Instagram account of teen missing on Spanish island mysteriously active
By Albert Tait
London: The Instagram account of a British teenager missing in Tenerife has reportedly been accessed since he disappeared.
It has been five days since Jay Slater, 19, went missing on the Spanish island after meeting two men at a music festival and following them back to their cottage.
He was last heard from on Monday morning when he told a friend he was lost in the mountains and desperately thirsty.
Rescue teams were continuing the search on Saturday in the north of the island near Slater’s last known location.
On the Facebook page “Jay Slater Missing”, which has almost half a million followers, an update was posted on Friday addressing rumours that Slater’s Instagram account had been accessed after he vanished.
Rachel Louise Harg, the administrator of the group, said: “For everyone asking who has logged into his Instagram account, it’s not him or her, somebody else has logged in.”

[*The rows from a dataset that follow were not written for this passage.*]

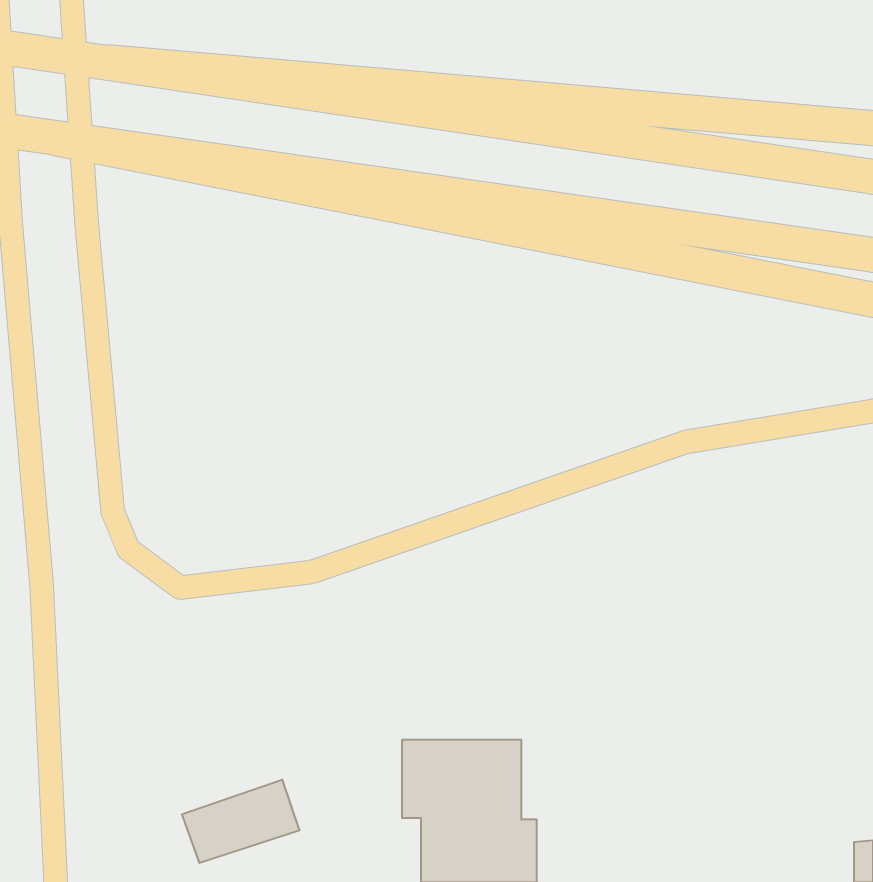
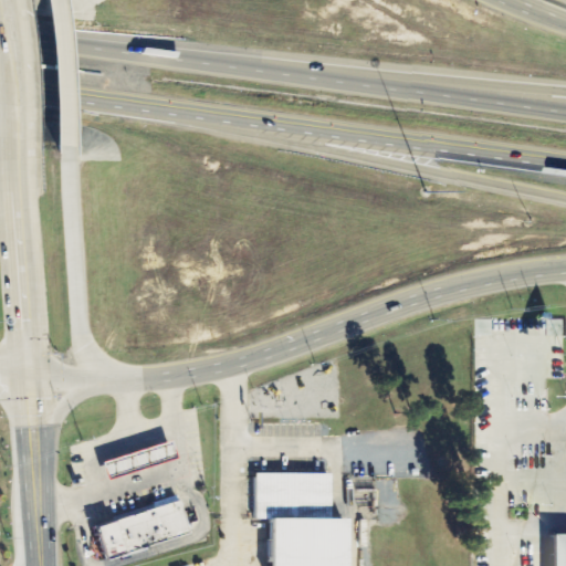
building: none -> [106,438,179,478]
building: none -> [96,520,127,557]

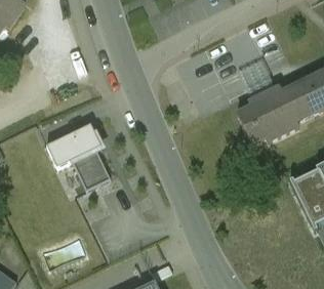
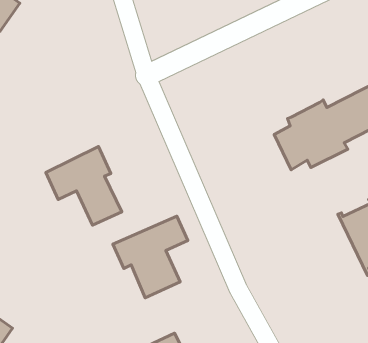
building: none -> [113,216,188,298]

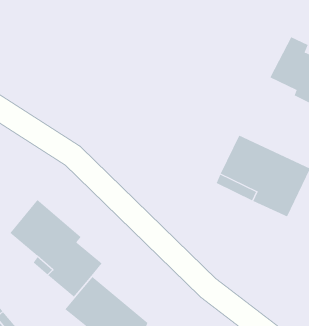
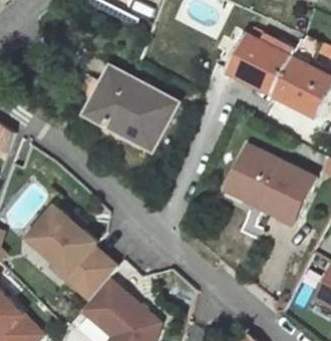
building: none -> [225,32,294,90]
building: none -> [86,67,177,148]

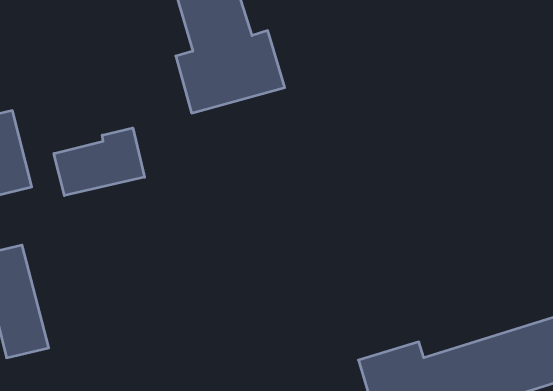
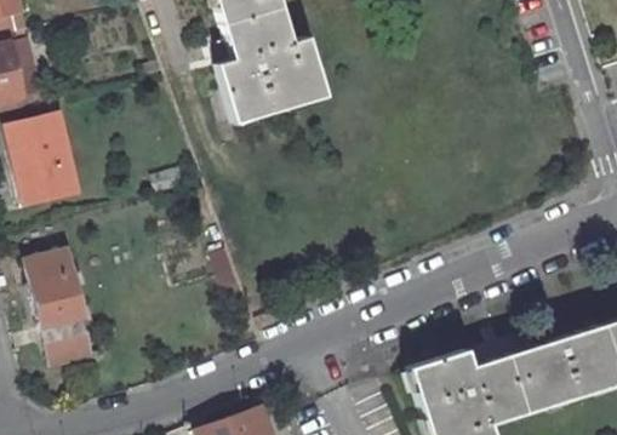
building: [54,128,145,196] -> none

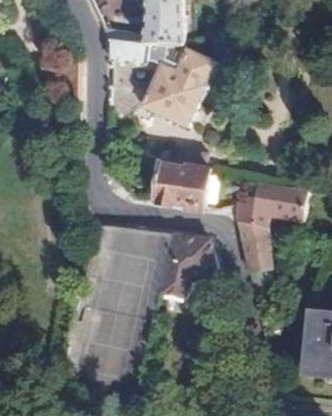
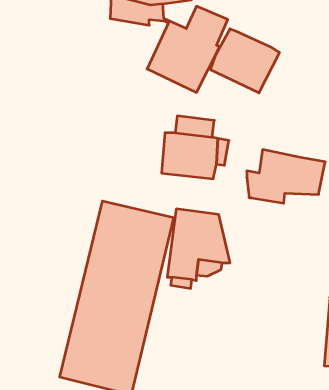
building: none -> [211,29,279,93]
building: [237,223,273,303] -> none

Harg said people who had been “hacking” the social media accounts of Slater’s family were “sick in the head”.
There is no recent activity on Slater’s Instagram account, with the last post from almost three years ago, on July 12, 2021.
However, his close friends and family would be able to see the last time he had logged onto the site. This is because of an Instagram feature that shows the last time a user was active to people they have directly messaged on the site.
Slater travelled to Tenerife with two friends to attend the NRG music festival last Sunday. He left the festival at some time between 3am and 6am in the car of two other British men he met that night.
At 7.30am, he posted a picture on Snapchat showing him smoking a cigarette at the doorway of a cottage in Parque Rural de Teno, more than 30 miles from where the festival was held to the south of the island.
At about 8am, Ophelia Medina Hernandez, the owner of the two-bedroom Airbnb property where Slater had travelled to, came across the teenager standing at a nearby bus stop.
He asked when the next bus was to Los Cristianos, a resort area where he was staying, and she signalled it was not for another two hours. Instead of waiting, Slater decided to walk.
After setting off, he rang friend Lucy Law, who had joined him at the music festival, and said he was lost, thirsty, had 1 per cent charge left on his phone, and had cut his leg on a cactus.
His phone died shortly after the call. Its last location was north of the cottage, near the village of Masca.
It is here that much of the search has been concentrated over the past week. Mountain rescue workers, volunteers, drones, dogs, and helicopters have so far been unable to uncover any trace of the teenager.
About 15 of Slater’s friends and family members have flown out to help search. Debbie Duncan, his mother, and his brother have been on the island since Tuesday.
“It’s just traumatic, and it doesn’t feel real. It’s just awful, it’s horrendous,” Duncan said. “He’s just a great person who everyone wanted to be with. He’s good looking, he’s a popular boy.”
Many more have posted on the Facebook page dedicated to finding Slater, which had more than 468,000 members before it was paused after conspiracy theories about his disappearance began to appear.
More than £28,000 ($53,000) has also been raised through a GoFundMe page set up by Law to “get Jay Slater home”.
Lancashire police have offered to provide additional resources to the search but said the Guardia Civil rejected the offer saying it has “the resources they need”.